I recently spent too many hours plowing through John Cooney’s four-hundred-page 1984 biography, The American Pope: The Life and Times of Francis Cardinal Spellman. Spellman was archbishop of New York from 1939 to 1967. He was notorious for his autocratic style and the power he exerted both inside and outside the Church. He was also known for his political conservatism, rabid anticommunism, American jingoism, unstinting support for the war in Vietnam, love of pomp, and financial acumen. He seems to have been almost a caricature of what Protestants long feared about Catholic clerical authoritarianism.
During his nearly thirty years of near dictatorial rule in New York, the cardinal’s residence became known as “The Powerhouse.” He raised and spent hundreds of millions on new schools, churches, and hospitals. Mayors, governors, senators, and presidents paid homage. Spellman counted J. Edgar Hoover and Roy Cohn as friends and collaborators. He was an outspoken defender of Sen. Joseph McCarthy’s red-baiting, and lent his support to Richard Nixon rather than John F. Kennedy in 1960. Although he was conventionally pious, he seems to have thought of himself more as the chief executive of a multimillion-dollar enterprise than as a spiritual leader. “Few people thought of him as a priest at all,” according to the novelist and critic Wilfrid Sheed. Although Spellman apparently had a softer side in private, “he really was quite the bogeyman in public.”

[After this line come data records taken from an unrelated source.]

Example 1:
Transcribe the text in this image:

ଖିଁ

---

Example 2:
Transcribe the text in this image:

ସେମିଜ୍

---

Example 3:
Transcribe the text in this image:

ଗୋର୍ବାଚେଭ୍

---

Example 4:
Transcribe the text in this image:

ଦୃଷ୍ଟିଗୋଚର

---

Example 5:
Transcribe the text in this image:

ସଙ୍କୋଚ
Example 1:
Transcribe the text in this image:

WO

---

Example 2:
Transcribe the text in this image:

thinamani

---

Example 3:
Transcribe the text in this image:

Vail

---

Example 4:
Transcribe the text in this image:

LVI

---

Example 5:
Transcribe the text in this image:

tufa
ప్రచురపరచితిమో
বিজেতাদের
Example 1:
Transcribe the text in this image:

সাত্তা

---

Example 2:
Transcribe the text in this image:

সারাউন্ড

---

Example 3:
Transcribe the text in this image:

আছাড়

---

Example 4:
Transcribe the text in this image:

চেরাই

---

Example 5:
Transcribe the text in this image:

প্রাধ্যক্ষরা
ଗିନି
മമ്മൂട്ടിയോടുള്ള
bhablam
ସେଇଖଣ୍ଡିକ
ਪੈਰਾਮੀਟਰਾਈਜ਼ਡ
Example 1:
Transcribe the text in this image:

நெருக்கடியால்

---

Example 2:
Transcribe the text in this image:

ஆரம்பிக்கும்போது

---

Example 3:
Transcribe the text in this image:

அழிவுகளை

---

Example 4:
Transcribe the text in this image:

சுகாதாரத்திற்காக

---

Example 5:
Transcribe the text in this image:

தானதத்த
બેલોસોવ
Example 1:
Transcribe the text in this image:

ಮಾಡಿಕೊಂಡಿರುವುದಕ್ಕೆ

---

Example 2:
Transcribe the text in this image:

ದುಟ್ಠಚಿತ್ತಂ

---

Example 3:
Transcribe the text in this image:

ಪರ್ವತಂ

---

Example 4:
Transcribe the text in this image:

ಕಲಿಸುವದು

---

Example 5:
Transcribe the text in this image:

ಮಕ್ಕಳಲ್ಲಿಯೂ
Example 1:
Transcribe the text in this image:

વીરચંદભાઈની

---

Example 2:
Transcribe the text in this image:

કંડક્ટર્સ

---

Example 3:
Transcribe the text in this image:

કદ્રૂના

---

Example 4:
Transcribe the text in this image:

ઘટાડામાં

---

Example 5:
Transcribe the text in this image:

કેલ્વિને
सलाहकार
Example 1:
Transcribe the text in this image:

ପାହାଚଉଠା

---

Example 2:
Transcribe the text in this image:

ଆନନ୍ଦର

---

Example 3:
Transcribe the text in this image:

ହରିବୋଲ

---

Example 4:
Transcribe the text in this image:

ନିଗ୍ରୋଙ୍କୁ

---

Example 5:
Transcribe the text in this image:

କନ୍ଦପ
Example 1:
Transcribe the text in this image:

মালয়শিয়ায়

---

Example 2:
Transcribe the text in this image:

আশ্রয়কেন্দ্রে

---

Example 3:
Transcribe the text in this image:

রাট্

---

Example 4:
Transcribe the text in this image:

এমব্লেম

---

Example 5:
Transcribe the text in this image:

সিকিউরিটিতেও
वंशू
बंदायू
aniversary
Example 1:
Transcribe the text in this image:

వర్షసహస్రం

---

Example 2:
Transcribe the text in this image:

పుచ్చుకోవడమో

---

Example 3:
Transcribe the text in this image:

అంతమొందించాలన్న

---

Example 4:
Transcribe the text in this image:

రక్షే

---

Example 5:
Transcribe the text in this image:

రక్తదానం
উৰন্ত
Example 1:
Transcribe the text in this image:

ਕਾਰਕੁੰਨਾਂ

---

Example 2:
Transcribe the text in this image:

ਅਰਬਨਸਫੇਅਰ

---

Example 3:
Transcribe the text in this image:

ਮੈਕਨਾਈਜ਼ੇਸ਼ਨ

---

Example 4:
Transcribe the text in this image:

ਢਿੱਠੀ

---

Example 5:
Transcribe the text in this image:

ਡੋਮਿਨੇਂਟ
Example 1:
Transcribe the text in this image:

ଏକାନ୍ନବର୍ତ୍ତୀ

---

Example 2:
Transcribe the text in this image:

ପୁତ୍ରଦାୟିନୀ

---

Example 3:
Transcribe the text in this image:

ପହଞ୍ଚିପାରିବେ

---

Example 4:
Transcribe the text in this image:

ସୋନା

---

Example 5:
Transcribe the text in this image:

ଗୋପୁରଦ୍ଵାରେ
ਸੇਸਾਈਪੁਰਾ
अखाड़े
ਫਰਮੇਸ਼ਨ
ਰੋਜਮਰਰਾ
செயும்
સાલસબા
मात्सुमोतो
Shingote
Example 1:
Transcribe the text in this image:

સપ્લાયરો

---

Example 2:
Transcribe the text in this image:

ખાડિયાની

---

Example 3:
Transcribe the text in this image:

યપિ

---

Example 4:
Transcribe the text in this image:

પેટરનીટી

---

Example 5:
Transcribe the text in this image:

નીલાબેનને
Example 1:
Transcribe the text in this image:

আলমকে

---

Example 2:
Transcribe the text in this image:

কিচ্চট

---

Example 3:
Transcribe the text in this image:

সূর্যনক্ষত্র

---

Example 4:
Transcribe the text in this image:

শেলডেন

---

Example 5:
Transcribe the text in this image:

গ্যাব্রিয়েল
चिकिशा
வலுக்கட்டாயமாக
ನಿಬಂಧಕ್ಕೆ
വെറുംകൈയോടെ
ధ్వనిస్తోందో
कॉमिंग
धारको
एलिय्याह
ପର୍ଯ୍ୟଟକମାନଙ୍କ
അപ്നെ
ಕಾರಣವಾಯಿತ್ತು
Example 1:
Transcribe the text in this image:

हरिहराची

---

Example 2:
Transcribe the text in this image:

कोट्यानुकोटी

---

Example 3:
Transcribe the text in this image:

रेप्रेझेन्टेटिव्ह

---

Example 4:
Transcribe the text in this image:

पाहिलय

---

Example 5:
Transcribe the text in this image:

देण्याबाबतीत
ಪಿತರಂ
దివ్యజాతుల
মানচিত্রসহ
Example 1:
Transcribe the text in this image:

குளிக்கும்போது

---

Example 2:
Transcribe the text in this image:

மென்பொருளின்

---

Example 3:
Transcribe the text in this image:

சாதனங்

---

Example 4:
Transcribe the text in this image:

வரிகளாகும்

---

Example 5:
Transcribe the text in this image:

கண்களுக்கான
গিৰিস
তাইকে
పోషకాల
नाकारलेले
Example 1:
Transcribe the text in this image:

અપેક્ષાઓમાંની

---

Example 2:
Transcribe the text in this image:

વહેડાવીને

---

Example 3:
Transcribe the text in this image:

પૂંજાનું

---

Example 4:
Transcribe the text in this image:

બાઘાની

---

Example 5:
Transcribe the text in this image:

Spellman, a Massachusetts native and 1916 graduate of Rome’s North American College, had little interest in theology, and resisted Vatican II’s reforms. “I hire theologians,” he once said, dismissively. He campaigned to ban movies, such as Roberto Rossellini’s The Miracle, that he judged blasphemous or obscene. When an article in Commonweal criticized such censorship, Spellman got the author fired from his teaching job at the University of Notre Dame. “Error has no rights” was his firm belief. In 1949 he used seminarians to break a strike by the diocesan’s cemetery workers, falsely claiming their union was infiltrated by Communists. His famous feud with Bishop Fulton J. Sheen, once the most popular priest in America thanks to his TV program Life is Worth Living, was, predictably, about money, not theology. When Spellman lost that battle, he had Sheen exiled from New York City to upstate Rochester.
The liturgist Aidan Kavanagh, OSB, a former teacher of mine, wrote that “when Cardinal Spellman got dressed up to celebrate pontifical High Mass, it was eerily like watching the Infant of Prague come to life, but an Infant with whom it was advisable not to trifle.” Spellman’s visibility and authority was the embodiment of what made the pre–Vatican II Church so compelling for many. “It was discipline,” Kavanagh wrote. “American Catholicism was a bit corrupt, somewhat crazy, and not a little magnificent.”